Lab 5: Spam Detection

Deadline: June 18th, 11:59pm

Late Penalty: There is a penalty-free grace period of one hour past the deadline. Any work that is submitted between 1 hour and 24 hours past the deadline will receive a 20% grade deduction. No other late work is accepted. Quercus submission time will be used, not your local computer time. You can submit your labs as many times as you want before the deadline, so please submit often and early.

In this assignment, we will build a recurrent neural network to classify a SMS text message as "spam" or "not spam". In the process, you will

  1. Clean and process text data for machine learning.
  2. Understand and implement a character-level recurrent neural network.
  3. Use torchtext to build recurrent neural network models.
  4. Understand batching for a recurrent neural network, and use torchtext to implement RNN batching.

What to submit

Submit a PDF file containing all your code, outputs, and write-up. You can produce a PDF of your Google Colab file by going to File > Print and then save as PDF. The Colab instructions have more information (.html files are also acceptable).

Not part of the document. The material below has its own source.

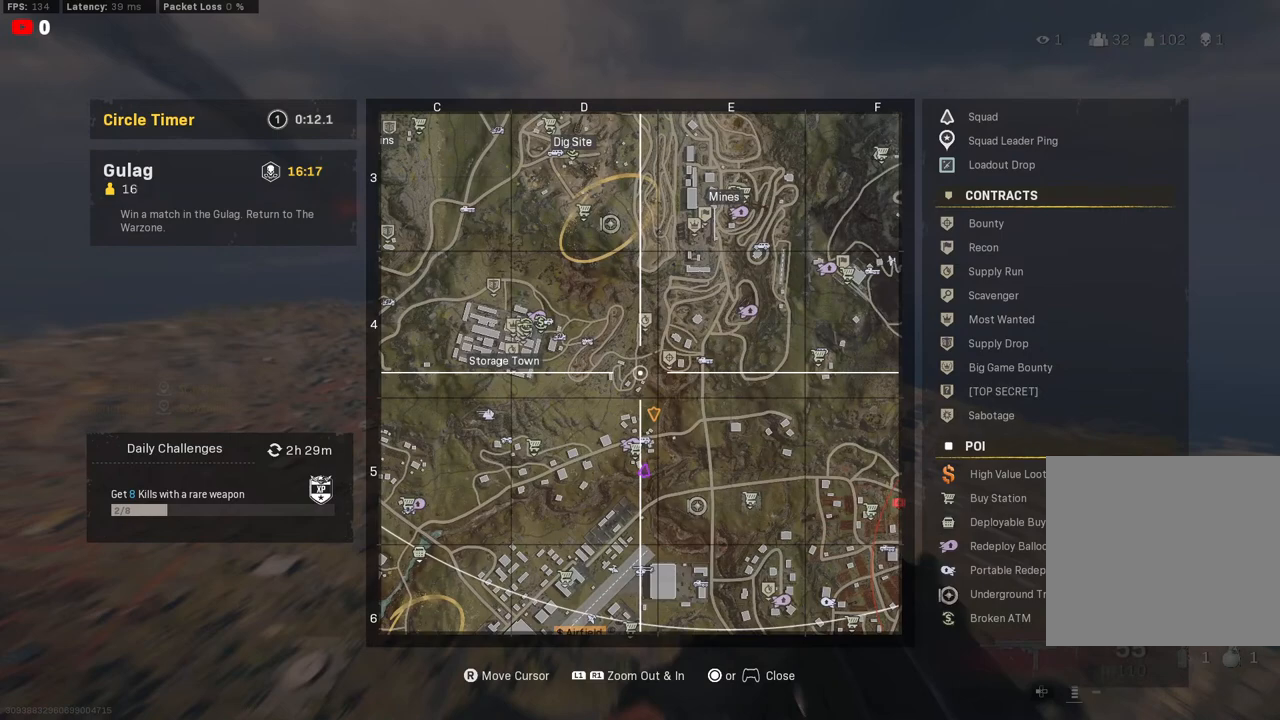
{"buttons": [], "left_stick": "center", "right_stick": "center", "events": [[150, "right_stick", "center"]]}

Do not submit any other files produced by your code.

Include a link to your colab file in your submission.

Include a link to your Colab file here. If you would like the TA to look at your Colab file in case your solutions are cut off, please make sure that your Colab file is publicly accessible at the time of submission.

Colab Link: https://drive.google.com/file/d/1vDnjUn0OESVJuJyYXkYvqRSQnodb9hgY/view?usp=sharing

Part 1. Data Cleaning [15 pt]

We will be using the "SMS Spam Collection Data Set" available at http://archive.ics.uci.edu/ml/datasets/SMS+Spam+Collection

There is a link to download the "Data Folder" at the very top of the webpage. Download the zip file, unzip it, and upload the file SMSSpamCollection to Colab.

Part (a) [2 pt]

Open up the file in Python, and print out one example of a spam SMS, and one example of a non-spam SMS.

What is the label value for a spam message, and what is the label value for a non-spam message?

Answer:

As shown in the print outs above, the label for a spam message is "spam" and the label for a non-spam message is "ham".

Part (b) [1 pt]

How many spam messages are there in the data set? How many non-spam messages are there in the data set?

Part (c) [4 pt]

We will be using the package torchtext to load, process, and batch the data. A tutorial to torchtext is available below. This tutorial uses the same Sentiment140 data set that we explored during lecture.

https://medium.com/@sonicboom8/sentiment-analysis-torchtext-55fb57b1fab8

Unlike what we did during lecture, we will be building a character level RNN. That is, we will treat each character as a token in our sequence, rather than each word.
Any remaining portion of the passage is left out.